Nachmittagskino
Heute: Madagaskar.
Natürlich in unserem geliebten Mini-Kino, das zwar nur einen Vorführraum hat, aber dafür
- Getränke und Naschkram auf Knopfdruck an den Tisch bringt
- sehr vernünftige Preise hat (Nachmittagsvorstellungen 4 EUR, Abendvorstellung ab 5 EUR, bei Überlänge max. 6 EUR)
- Raucherlaubnis bei den Abendvorstellungen hat (ok, nettes Feature, ginge aber auch ohne)
- seine Gäste nicht als pauschal verdächtig ansieht (klar, die Raubkopiererspots laufen dennoch), sondern sie stattdessen am Ausgang persönlich verabschiedet.
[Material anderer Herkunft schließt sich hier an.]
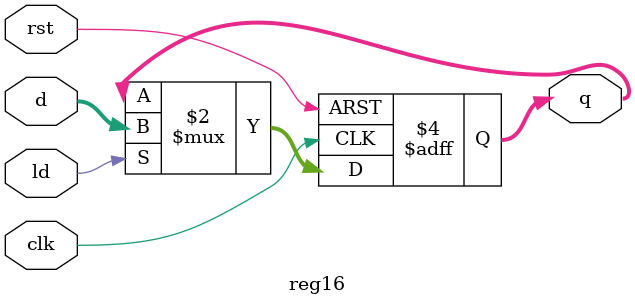
<source format=v>

module reg16(
    input clk,       // Clock input
    input rst,       // Reset input
    input ld,        // Load signal
    input [15:0] d,  // 16-bit input data
    output reg [15:0] q // 16-bit output data
);

    always @(posedge clk or posedge rst) begin
        if (rst) begin
            q <= 16'b0; // Reset the register to 0
        end else if (ld) begin
            q <= d; // Load the input data into the register
        end
    end

endmodule
</source>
Der Film war… nett. Nicht das “will-sofort-die-DVD-haben”-Feeling wie bei Ice Age (dessen Preview für Teil 2 mich übrigens am liebsten den Kalender auf 2006 stellen lassen will) oder bei Shrek. Aber man geht gut gelaunt aus dem Kino, nachdem man viel gekichert und auch ab und an schallend gelacht hat.
Ein Nachmittagskino voller Teppichratten ist übrigens nicht nur finanziell günstiger — Es liegt beim “nerv-Towanda-beim-Filmvergnügen-mit-Geräuschen”-Ranking auch noch deutlich unter dem §/%.$? Mittdreißiger, der bei Star Wars seinem Nebenmann mal eben die Handlung sämtlicher vorangegangener Folgen erzählen mußte - wenn er nicht gerade SMS schrub oder empfing (mit Ton - offensichtlich kann man diese ganz neuen Händiehs nicht mehr auf lautlos stellen…).
Und kommt mir nicht mit “Männer können eben mehrere Dinge auf einmal”: Was dieser [bevorzugte Verbalinjurie hier einsetzen] ablieferte, hatte nichts mehr mit Multitasking zu tun. Das war ADS, wie ich es bei keiner der heute anwesenden Teppichratten beobachten konnte.